Background & objectives: In the past, patients with haemoglobinopathies were at high risk of acquiring hepatitis C virus (HCV) due to multiple transfusions before HCV screening. In these patients, the coexistence of haemochromatosis and chronic hepatitis C (CHC) often leads to more severe liver disease. We assessed the HCV prevalence, clinical characteristics and outcome in this setting with particular attention to the response to treatment including therapies with the new direct acting antivirals (DAAs).
Methods: The medical records of 81 consecutive patients followed the last 15 years were reviewed retrospectively.
Results: 43/81 (53%) patients were anti-HCV positive including 31/43 (72.1%) with CHC (HCV-RNA positive; age 25±7 years; 45.2% with genotype 1b; 19.4% cirrhotics; baseline ferritin 887 ng/ml; range: 81-10.820). Thirty patients received IFN-based therapy with or without ribavirin with sustained virological response (SVR) in 14/30 (46.7%). Eleven patients (9 non-responders to IFN-based therapies, one in relapse and one naïve) received treatment with DAAs (SVR: 100%). 3/11 patients increased their transfusion needs while 1/11 reported mild arthralgias. No drug-drug interactions between DAAs and chelation agents were observed as attested by the stability of ferritin levels during treatment.

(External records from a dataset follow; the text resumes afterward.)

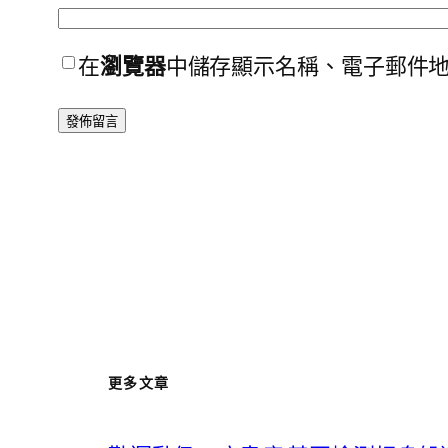
在
瀏覽器
中儲存顯示名稱、電子郵件
更多文章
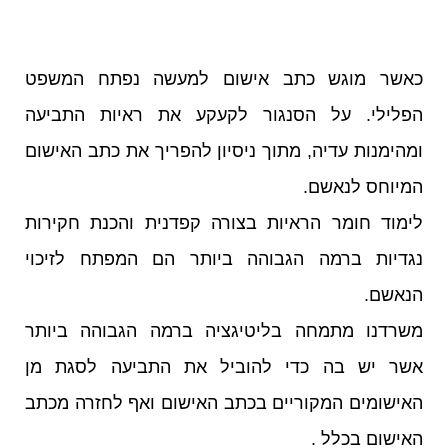
כאשר מוגש כתב אישום למעשה נפתח המשפט
הפלילי. על הסנגור לקעקע את ראיות התביעה
ומהימנות עדיה, מתוך ניסיון להפריך את כתב האישום
המיוחס לנאשם.
לימוד חומר הראיות בצורה קפדנית והכנת חקירות
נגדיות ברמה הגבוהה ביותר הם המפתח לזיכוי
הנאשם.
משרדנו מתמחה בליטיגציה ברמה הגבוהה ביותר
אשר יש בה כדי להוביל את התביעה לסגת מן
האישומים המקוריים בכתב האישום ואף לחזרה מכתב
האישום בכלל .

Conclusions: More than 1/3 of patients with haemoglobinopathies suffered from CHC. Response rates to IFN-based treatment seem to be similar to other patients with CHC, while most importantly, treatment with DAAs was excellent and safe even in difficult to treat patients (most null responders with severe fibrosis) suggesting that this group of HCV patients should no longer be regarded as a difficult to treat.
Keywords: DAAs; HCV; Thalassemic Syndromes; Treatment.